Articles Details

National Mineral Policy of Pakistan

Author: STC
Article Date: 01.04.2016

Pakistan is blessed with enormous wealth of mineral resources but it has not been able to commercially exploit most of its reserves optimally, due to a variety of constraints, such as that of infrastructure, technology, skilled workforce and financial resources. The sector has been accorded the lowest priority of the government as the National Mineral Policy 2013 has neither been implemented by the present government nor a revised policy has been announced so far to meet the changing investment dynamics.
In November 2014, the government has simply recapitulated the National Mineral Policy 2013, though without adopting special measures for its development, but with consensus of all provinces and approval of Council of Common Interests (CCI), since constitutionally all minerals, except nuclear substances, are provincial subjects. 
The government has not even formed a Mineral Investment Board envisaged in the policy as a consultative forum headed by the prime minister. The first-ever National Mineral Policy was introduced in 1995, but it failed to achieve its objectives to exploit marble sector at a large scale, to attract foreign investment and joint ventures, to introduce modern technologies for mining and processing and to promote marketing expertise. The result was that marble's contribution to GDP remained static during the last two decades.
The worldwide demand for dimensional stones, or decorative and building stones, such as marble, granite, onyx, sandstone, limestone, etc is on the rise as the construction industry grows exponentially.
Current world production and consumption of dimensional stones is about 150 million tonnes gross, with an estimated production value of $40 billion.
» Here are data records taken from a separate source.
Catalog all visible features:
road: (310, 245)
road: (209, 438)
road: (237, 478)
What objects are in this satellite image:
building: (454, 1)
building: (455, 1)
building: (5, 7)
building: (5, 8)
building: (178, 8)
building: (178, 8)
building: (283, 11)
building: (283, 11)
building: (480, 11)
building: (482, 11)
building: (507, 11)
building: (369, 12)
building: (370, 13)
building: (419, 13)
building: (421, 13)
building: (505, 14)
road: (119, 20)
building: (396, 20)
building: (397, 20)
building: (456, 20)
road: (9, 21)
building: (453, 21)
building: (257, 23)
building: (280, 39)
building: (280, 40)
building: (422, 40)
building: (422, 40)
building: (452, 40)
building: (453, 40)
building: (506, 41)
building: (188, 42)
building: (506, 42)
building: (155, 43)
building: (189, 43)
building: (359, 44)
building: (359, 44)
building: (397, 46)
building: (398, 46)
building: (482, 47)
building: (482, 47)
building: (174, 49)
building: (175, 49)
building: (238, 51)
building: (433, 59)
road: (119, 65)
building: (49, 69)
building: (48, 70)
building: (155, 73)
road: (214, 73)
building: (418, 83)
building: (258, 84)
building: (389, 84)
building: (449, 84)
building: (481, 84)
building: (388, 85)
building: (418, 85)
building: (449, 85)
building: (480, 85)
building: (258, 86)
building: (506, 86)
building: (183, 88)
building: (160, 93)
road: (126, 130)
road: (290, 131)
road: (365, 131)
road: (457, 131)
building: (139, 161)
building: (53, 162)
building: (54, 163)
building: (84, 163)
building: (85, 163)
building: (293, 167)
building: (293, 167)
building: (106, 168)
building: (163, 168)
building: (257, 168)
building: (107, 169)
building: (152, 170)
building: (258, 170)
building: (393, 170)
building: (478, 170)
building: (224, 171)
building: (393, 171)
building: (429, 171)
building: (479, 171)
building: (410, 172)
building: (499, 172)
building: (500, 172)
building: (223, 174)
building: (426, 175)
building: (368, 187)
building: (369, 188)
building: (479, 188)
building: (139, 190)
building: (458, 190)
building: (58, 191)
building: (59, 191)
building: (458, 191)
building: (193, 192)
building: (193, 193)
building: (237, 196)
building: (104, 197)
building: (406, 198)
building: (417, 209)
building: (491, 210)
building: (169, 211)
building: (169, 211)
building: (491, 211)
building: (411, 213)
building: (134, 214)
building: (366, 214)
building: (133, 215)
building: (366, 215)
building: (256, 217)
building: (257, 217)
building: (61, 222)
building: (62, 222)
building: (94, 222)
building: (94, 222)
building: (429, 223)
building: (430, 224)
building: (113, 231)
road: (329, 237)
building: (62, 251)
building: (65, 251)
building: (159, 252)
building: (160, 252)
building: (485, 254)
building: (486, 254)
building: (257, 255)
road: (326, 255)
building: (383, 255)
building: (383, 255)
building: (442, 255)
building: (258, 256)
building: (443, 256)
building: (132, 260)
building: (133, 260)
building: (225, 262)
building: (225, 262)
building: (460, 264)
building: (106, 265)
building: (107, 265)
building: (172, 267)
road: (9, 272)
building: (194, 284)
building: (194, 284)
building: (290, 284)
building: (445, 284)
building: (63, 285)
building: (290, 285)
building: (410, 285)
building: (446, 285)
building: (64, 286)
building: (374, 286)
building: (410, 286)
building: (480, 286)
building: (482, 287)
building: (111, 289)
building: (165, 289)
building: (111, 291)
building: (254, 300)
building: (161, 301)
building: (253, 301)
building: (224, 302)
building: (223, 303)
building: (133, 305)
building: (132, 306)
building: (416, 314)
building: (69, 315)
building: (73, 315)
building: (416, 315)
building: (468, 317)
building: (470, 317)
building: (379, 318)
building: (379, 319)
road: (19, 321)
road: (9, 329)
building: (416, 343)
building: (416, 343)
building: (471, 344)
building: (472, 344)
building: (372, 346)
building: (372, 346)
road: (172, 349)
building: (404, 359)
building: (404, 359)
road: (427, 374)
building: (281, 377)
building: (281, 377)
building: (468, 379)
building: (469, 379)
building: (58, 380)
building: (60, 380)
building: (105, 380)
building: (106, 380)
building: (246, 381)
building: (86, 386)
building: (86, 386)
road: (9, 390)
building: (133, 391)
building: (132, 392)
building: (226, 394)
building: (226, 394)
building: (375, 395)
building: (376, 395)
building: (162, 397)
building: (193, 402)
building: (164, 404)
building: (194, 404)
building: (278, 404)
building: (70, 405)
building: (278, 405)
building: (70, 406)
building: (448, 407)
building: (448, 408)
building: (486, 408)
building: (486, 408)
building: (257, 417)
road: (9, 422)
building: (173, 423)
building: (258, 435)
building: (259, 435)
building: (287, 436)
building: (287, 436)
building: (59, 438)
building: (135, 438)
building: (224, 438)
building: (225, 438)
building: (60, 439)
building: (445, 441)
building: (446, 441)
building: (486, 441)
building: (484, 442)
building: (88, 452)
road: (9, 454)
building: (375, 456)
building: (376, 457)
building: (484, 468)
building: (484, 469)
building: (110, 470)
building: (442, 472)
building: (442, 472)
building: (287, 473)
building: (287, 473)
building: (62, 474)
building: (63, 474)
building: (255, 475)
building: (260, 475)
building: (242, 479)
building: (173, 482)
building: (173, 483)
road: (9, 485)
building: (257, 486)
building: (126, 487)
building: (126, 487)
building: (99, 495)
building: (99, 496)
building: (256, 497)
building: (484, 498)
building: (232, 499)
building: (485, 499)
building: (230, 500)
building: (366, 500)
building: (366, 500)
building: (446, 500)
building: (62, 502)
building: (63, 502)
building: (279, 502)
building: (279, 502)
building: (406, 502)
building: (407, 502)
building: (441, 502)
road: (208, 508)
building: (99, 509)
In 2014, dimensional stones recorded world trade of 86 million tonnes at $22.8 billion, whereas the balance quantities were consumed domestically. There are 12 major countries producing dimensional stones, though reserves are found in other countries too. These include, among others, China, US, Italy, Turkey, India and Brazil, while US remains the world's leading market for dimensional stones. 
On the other hand, huge and long-term potential for export of these construction stones exists, and export volume to our trade countries can be increased, besides finding new markets. Interestingly, granite is gaining popularity - domestically, regionally as well as internationally, compared to marble.
Use of granite is preferred due to its uniform texture, hardness and ability to withstand weather effects. It is more durable and economical in maintenance as it does not require polishing after installing. There are large deposits of granite in Pakistan but have not been specifically investigated countrywide. However, it is estimated at over two billion tonnes, with proven reserves of 4,140 million tonnes. In contrast, average annual production is currently limited to 5,000 tonnes only. 
Availability of large and high quality granite reserves, coupled with its growing demand in the export market make this sub-sector very attractive for investment. Instead of exporting low-value rough and crude granite, value-added finished products and highly processed granite like polished, honed and antique-polished should be focused on. 
Likewise, handling, transport, storing, cutting, sizing, finishing and polishing operations are far from satisfactory. Mostly, locally manufactured processing machinery is being employed in hundreds of units.
Concerted efforts are therefore needed by the government to create conducive environment for investment, technological up-gradation of the quarrying process and related industrial units on the fast track.